In [None]:
from transformers import T5ForConditionalGeneration, T5TokenizerFast
import torch
import pandas as pd
from plotly import express as px
from plotly import graph_objects as go
# Local
import sys
sys.path.append("../") # This is a terrible practice and do not use it in real code
from unsupamr.constants import DEFAULT_SEQ_MODEL
from unsupamr.utils import VocabExt


In [None]:
pretrained_mod = T5ForConditionalGeneration.from_pretrained(DEFAULT_SEQ_MODEL)
tokenizer = T5TokenizerFast.from_pretrained(DEFAULT_SEQ_MODEL)
vocab_ext = VocabExt(pretrained_mod, tokenizer)

In [None]:
df_data = {
    "Norm": [],
    "Vocab Type": [],
}
with torch.no_grad():
    old_lm_head = pretrained_mod.lm_head
    norm_vals = torch.norm(old_lm_head.weight, p=2, dim=-1)
    df_data["Norm"].extend(norm_vals.detach().cpu().tolist())
    df_data["Vocab Type"].extend(["Original"] * norm_vals.shape[0])

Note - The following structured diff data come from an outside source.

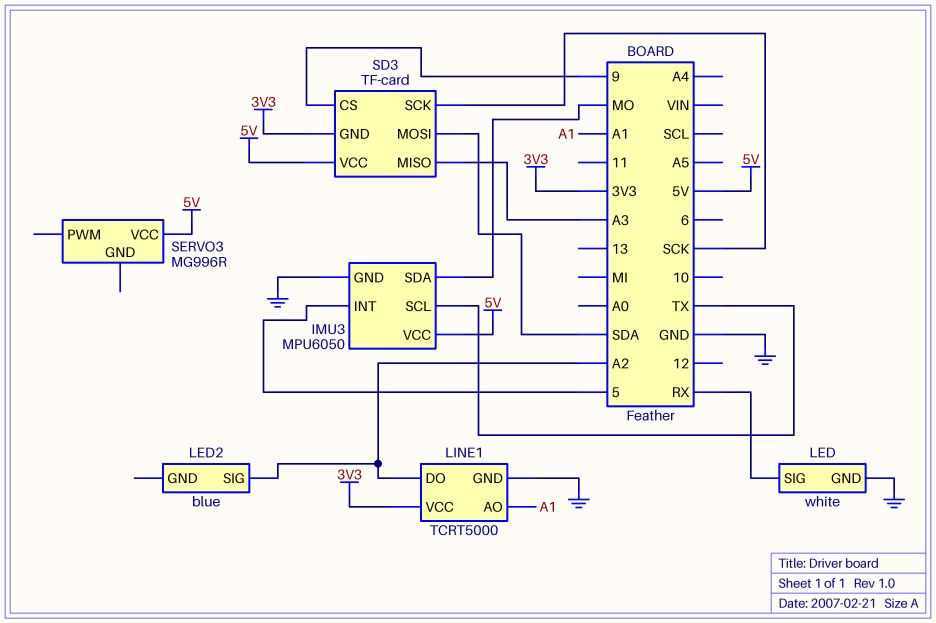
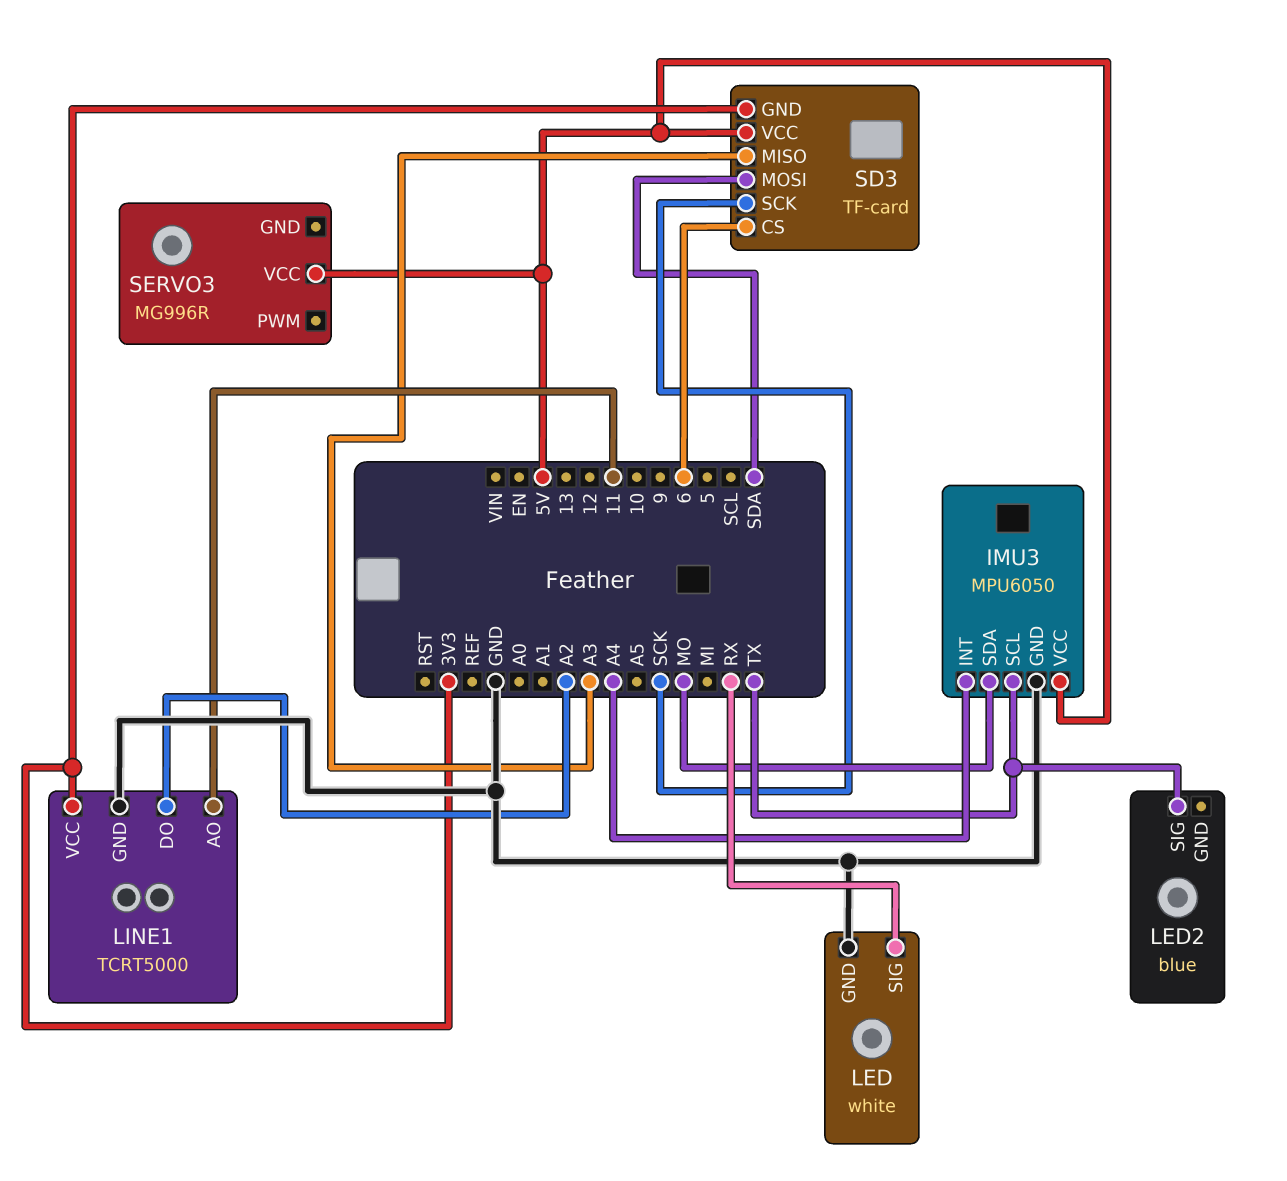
IMU3 pin INT: 5 -> A4
LED2 pin SIG: A2 -> TX
LINE1 pin AO: A1 -> 11
SD3 pin CS: 9 -> 6

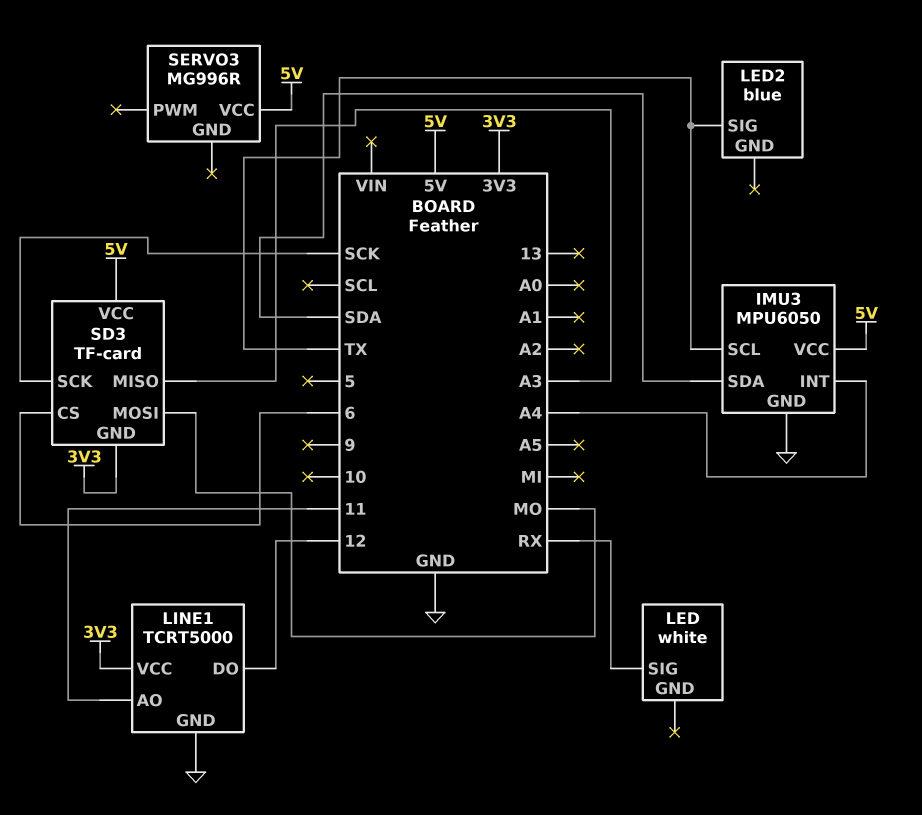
IMU3 pin SDA: MO -> SDA
LED pin GND: GND -> none
LINE1 pin DO: A2 -> 12
SD3 pin MOSI: SDA -> MO

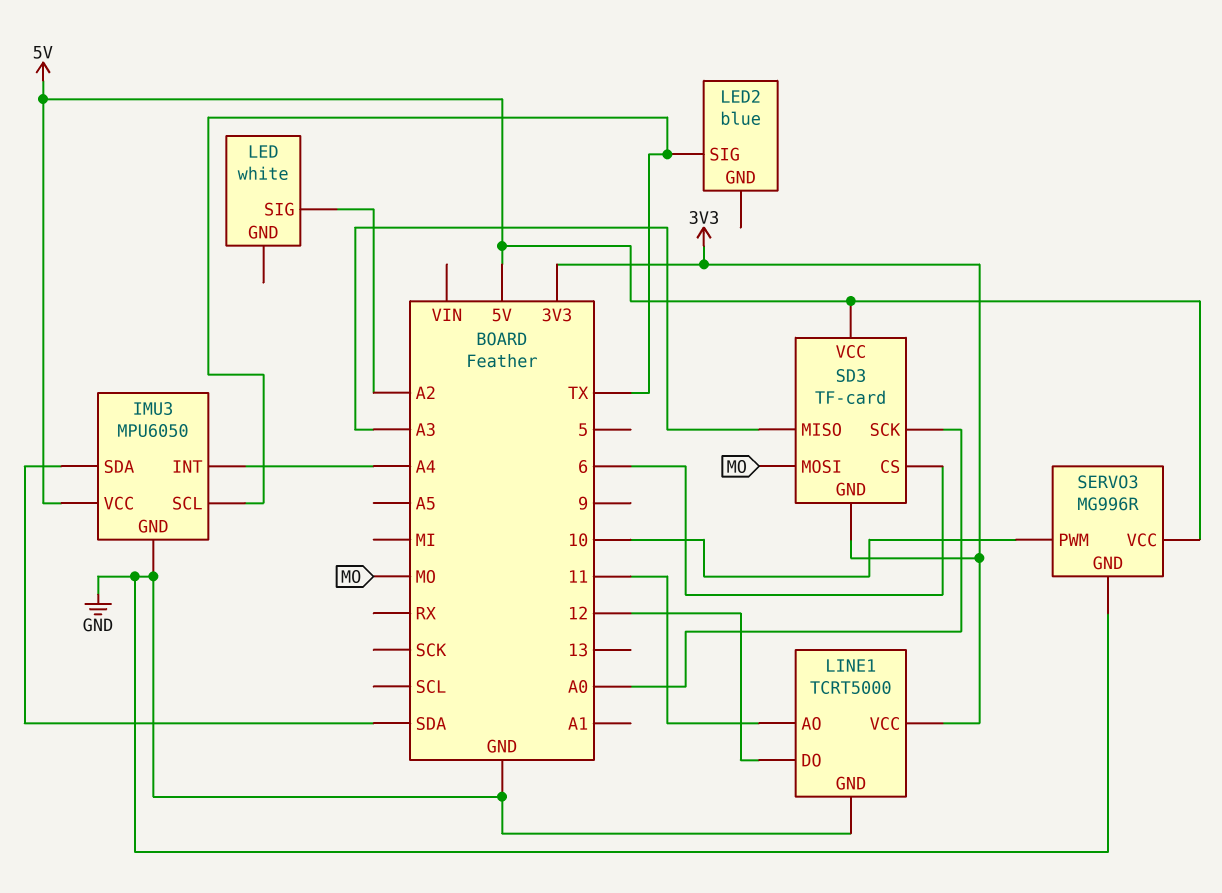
LED pin SIG: RX -> A2
SD3 pin SCK: SCK -> A0
SERVO3 pin GND: none -> GND
SERVO3 pin PWM: none -> 10

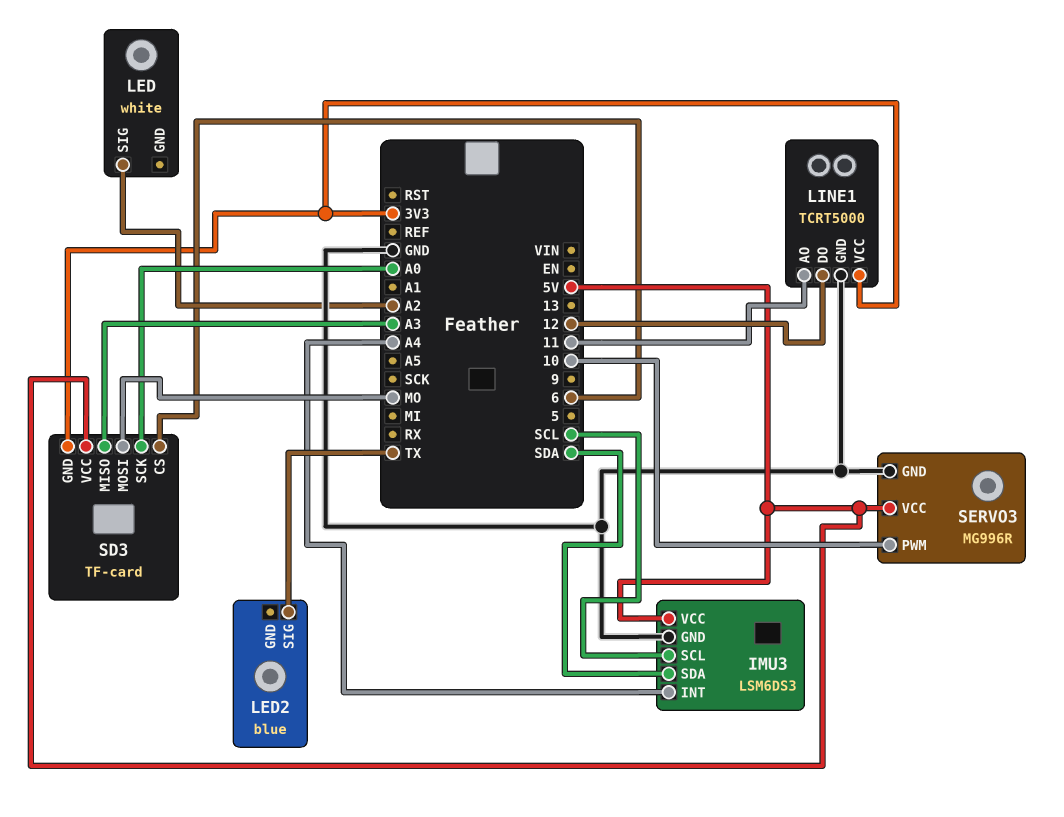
IMU3: MPU6050 -> LSM6DS3
IMU3 pin SCL: TX -> SCL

    expanded_head = torch.nn.Linear(old_lm_head.weight.shape[1], vocab_ext.new_vocab_size, bias=False, device=old_lm_head.weight.device)
    new_norm_vals = torch.norm(expanded_head.weight[old_lm_head.weight.shape[0]: ], p=2, dim=-1)
    df_data["Norm"].extend(new_norm_vals.detach().cpu().tolist())
    df_data["Vocab Type"].extend(["Added"] * new_norm_vals.shape[0])
df = pd.DataFrame(data=df_data)
df = df.rename(columns={"Norm": "L2 Norm"})

In [None]:
fig = go.Figure()
fig.add_trace(go.Histogram(
   x=df[df['Vocab Type'] == 'Original']['L2 Norm'],
   name='Original' 
))
fig.add_trace(go.Histogram(
   x=df[df['Vocab Type'] == 'Added']['L2 Norm'],
   name='Added' 
))
fig.update_layout(
    template="simple_white",
    xaxis_title="L2 Norm",
    yaxis_title="Count",
    width=750,
    height=500,
    font=dict(size=24),
    legend=dict(
      title="Token Type",
      bgcolor="rgba(0,0,0,0)",
      x=0.70, y=1.0 
    )
)
fig